No one should expect the delta wave in the United States to closely map to the way things went in the U.K. because the the two nations haven’t really followed similar paths since the pandemic began. It’s not going to happen now. The United States is too messy, too filled with states where governors are still passing rules forbidding masks or vaccine mandates even as the virus runs wild, too undertested, and too beset by regional hospitals filled beyond capacity. In every one of these waves, that last factor has been the most decisive—when medical care becomes inadequate, the rate of COVID-19 deaths moves toward the number of COVID-19 patients who need intensive care. That number is somewhere around the hideous values the U.K. achieved in the pandemic’s opening act, when their case fatality rates topped 15%.
When the U.K. started climbing the delta wave, almost 60% of the population there had already been vaccinated. Right now, that number stands at just under 70%. Add in the number of people who have contracted the delta variant over that time, and cases are now falling in much of the U.K. simply because they are genuinely pressing herd immunity. In the United States, the vaccination rate just passed 50% last weekend. Cases here are not going to magically decline so quickly because there are simply far, far more unvaccinated people waiting to catch the disease—though the numbers may go down in Florida once DeSantis’ policies manage to get everyone sick.

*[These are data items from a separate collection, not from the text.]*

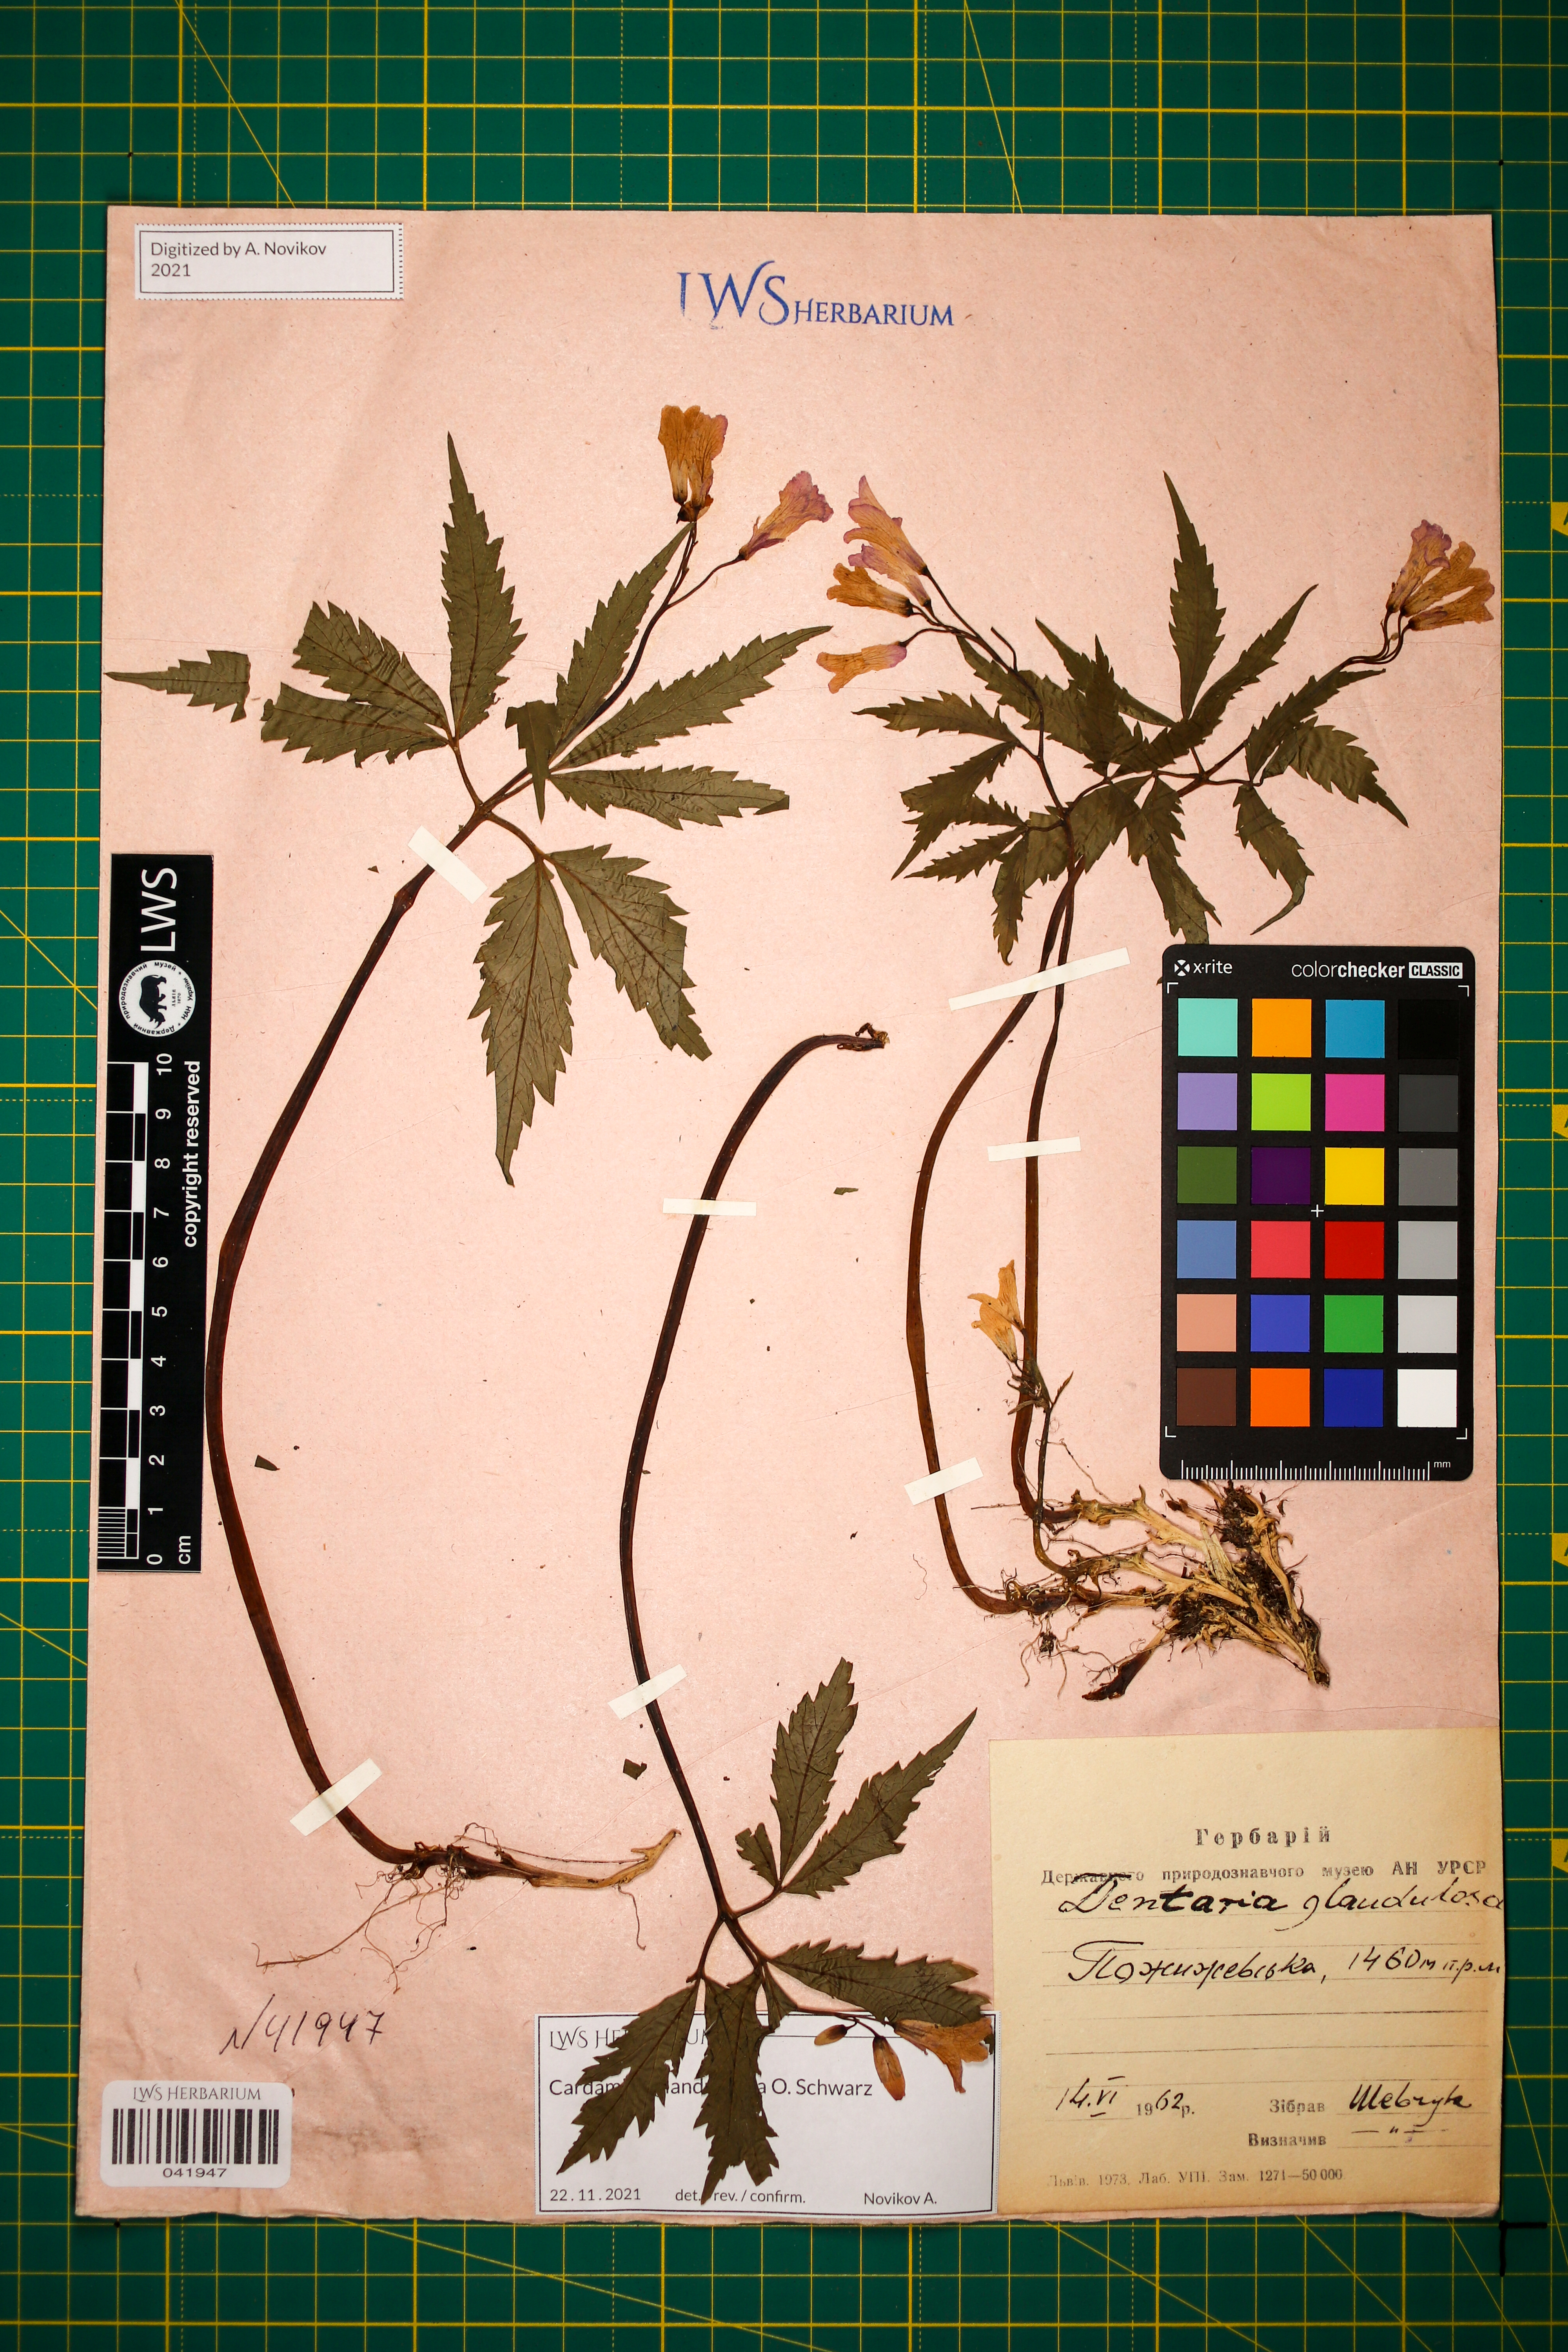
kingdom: Plantae
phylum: Tracheophyta
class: Magnoliopsida
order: Brassicales
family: Brassicaceae
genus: Cardamine
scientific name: Cardamine glanduligera
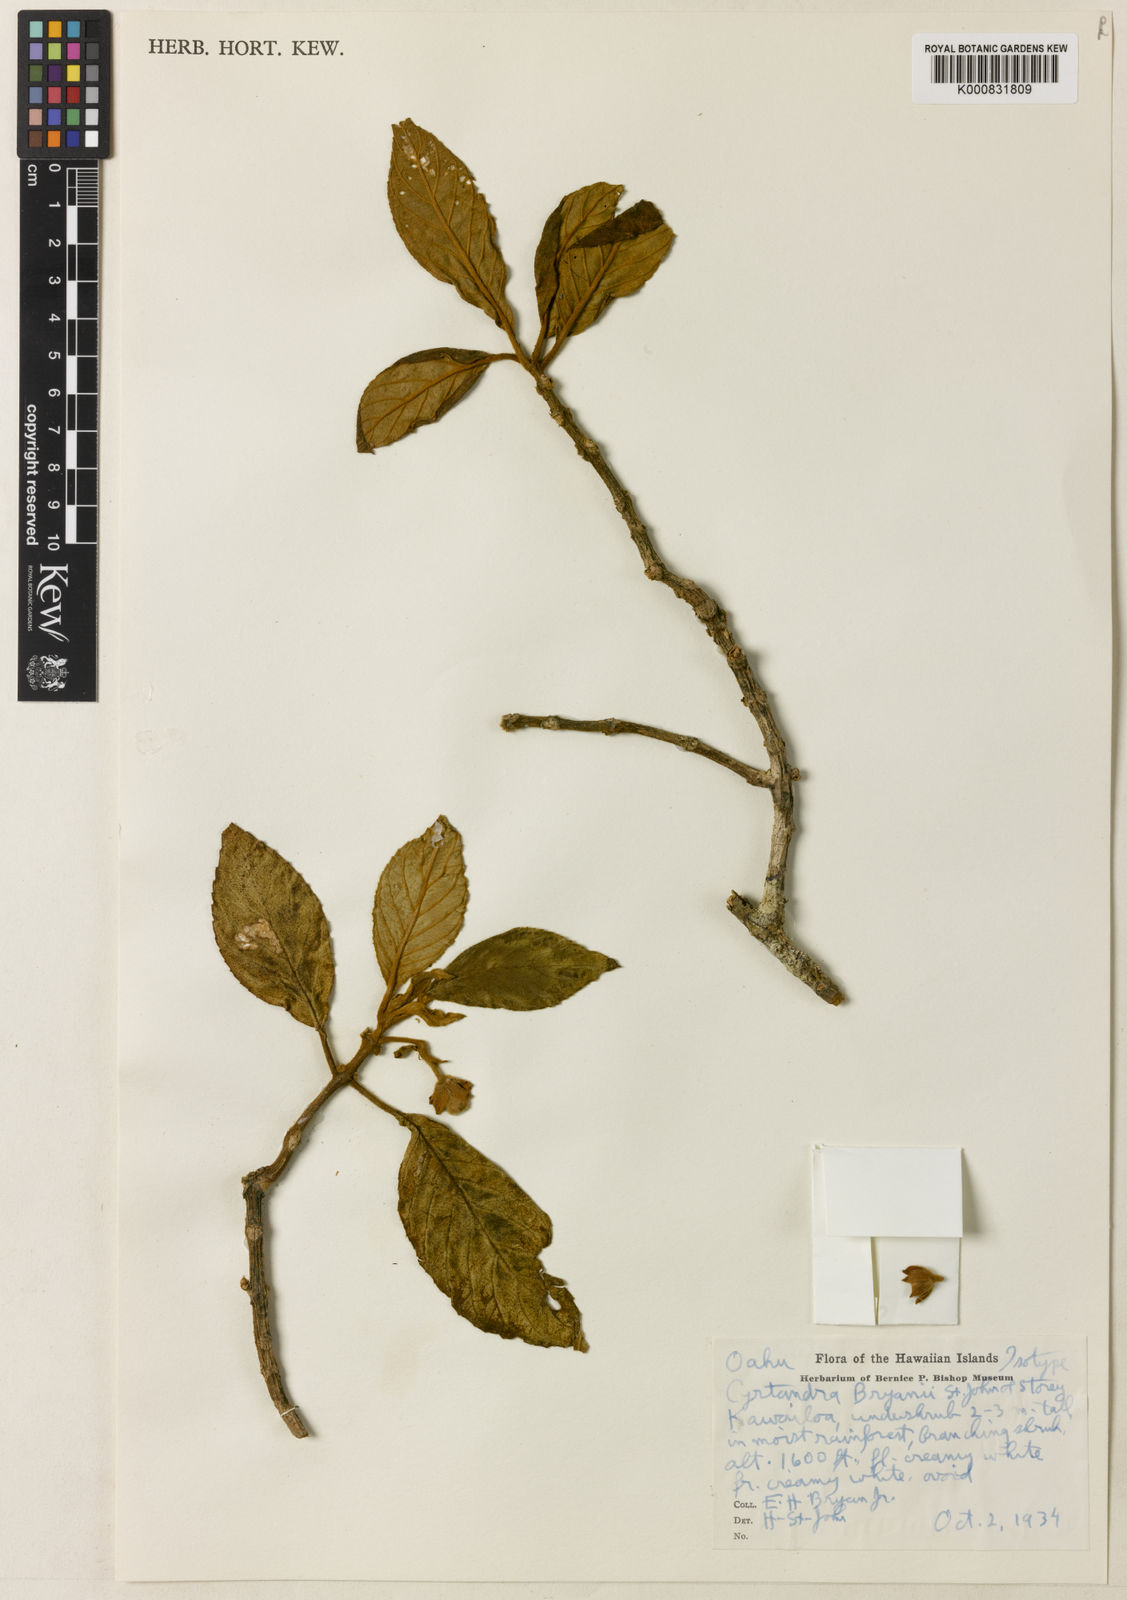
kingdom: Plantae
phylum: Tracheophyta
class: Magnoliopsida
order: Lamiales
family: Gesneriaceae
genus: Cyrtandra
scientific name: Cyrtandra lessoniana
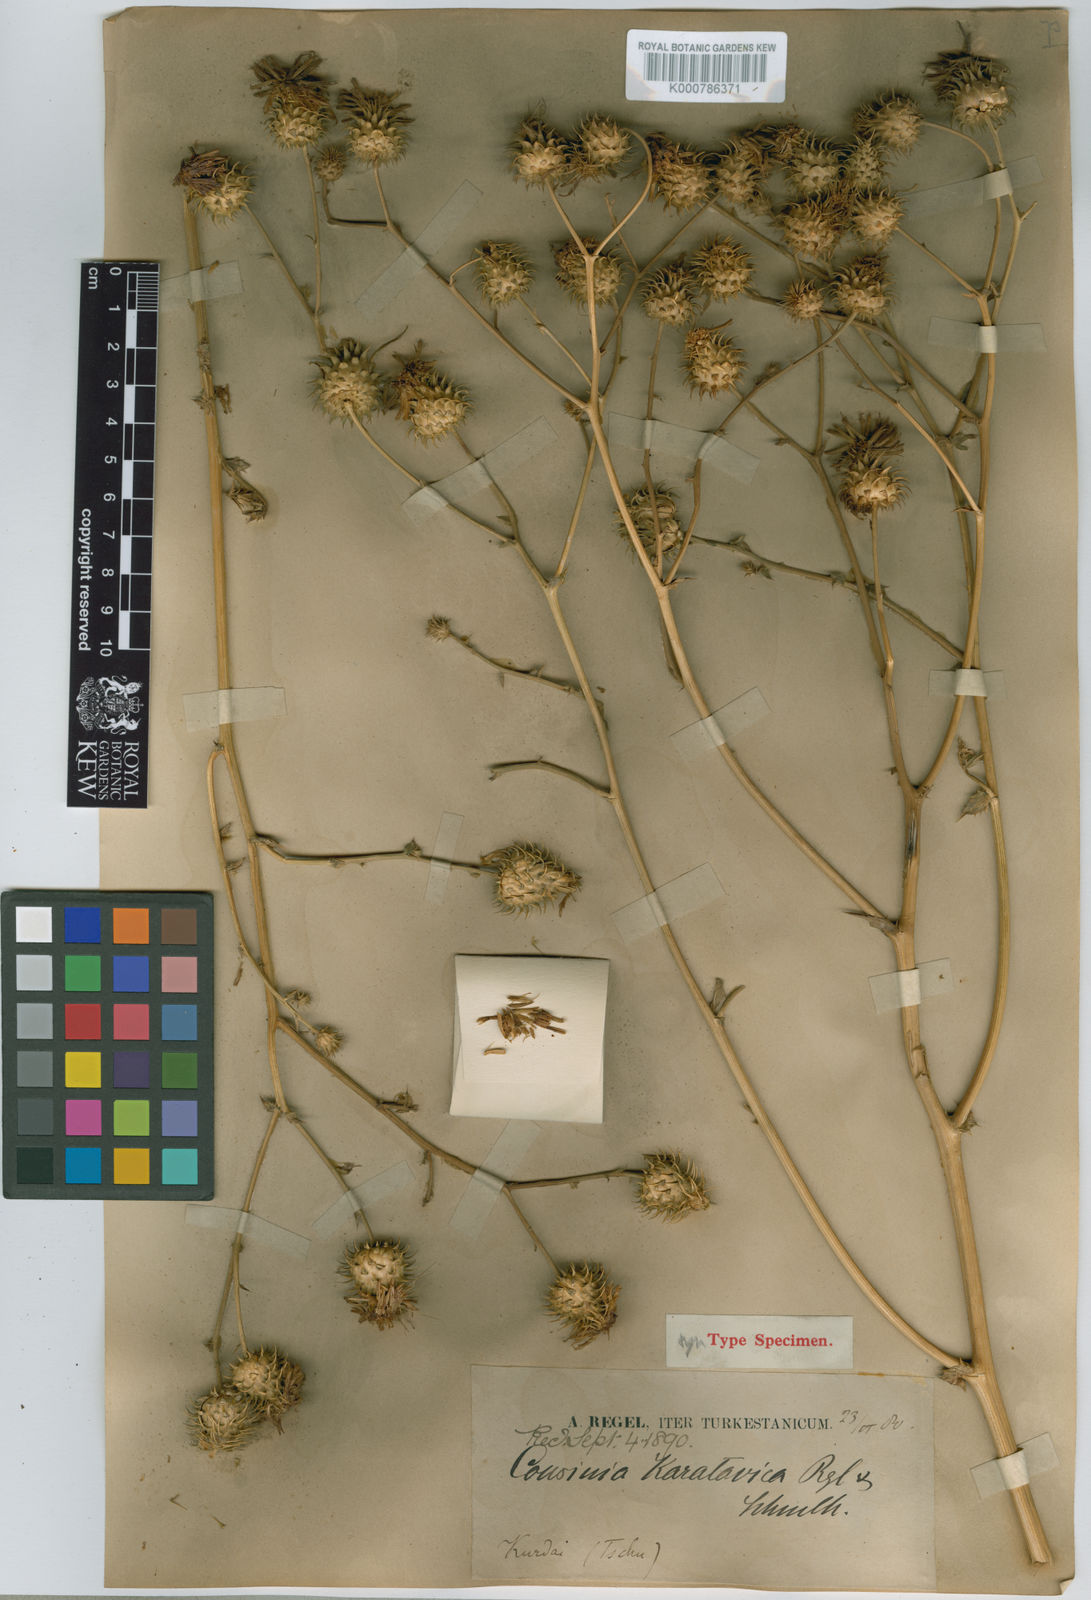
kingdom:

In spite of all this, the U.S. case fatality rates are now at the lowest point they have been since the pandemic began. In spite of Ron DeSantis, in spite of Texas Gov. Greg Abbott, in spite of hucksters peddling fake miracles, right-wing preachers screaming that Jesus wasn’t vaccinated, and a whole right-wing media industry pumping out vaccine hostility, the actual rate of death among those who test positive for COVID-19 in the United States has never been lower. Despite what that New York Magazine article applies, the case fatality rate in July and August was not just the lowest the nation has seen, but 80% lower than it was in February. That’s a lot better than “no improvement.”
And that’s because the vaccines are tremendously effective in protecting against severe illness and death.